■ **Records provided**

==================================================

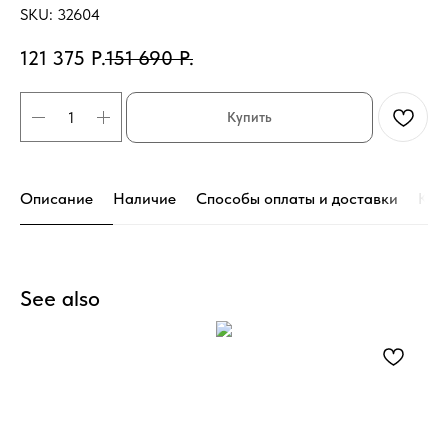
SKU:
32604
121 375
Р.
151 690
Р.
Купить
Описание
Наличие
Способы оплаты и доставки
Кон
See also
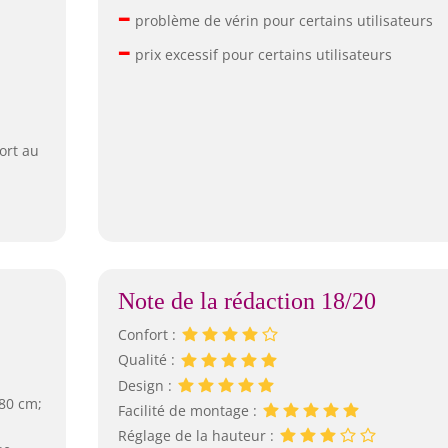
–
problème de vérin pour certains utilisateurs
–
prix excessif pour certains utilisateurs
ort au
Note de la rédaction 18/20
Confort :
Qualité :
Design :
 80 cm;
Facilité de montage :
Réglage de la hauteur :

==================================================

■ **Task details**
Transcribe every line of text in the data above verbatim, and omit the pictures from your answer.

■ **Exercise solution**
SKU:
32604
121 375
Р.
151 690
Р.
Купить
Описание
Наличие
Способы оплаты и доставки
Кон
See also
–
problème de vérin pour certains utilisateurs
–
prix excessif pour certains utilisateurs
ort au
Note de la rédaction 18/20
Confort :
Qualité :
Design :
 80 cm;
Facilité de montage :
Réglage de la hauteur :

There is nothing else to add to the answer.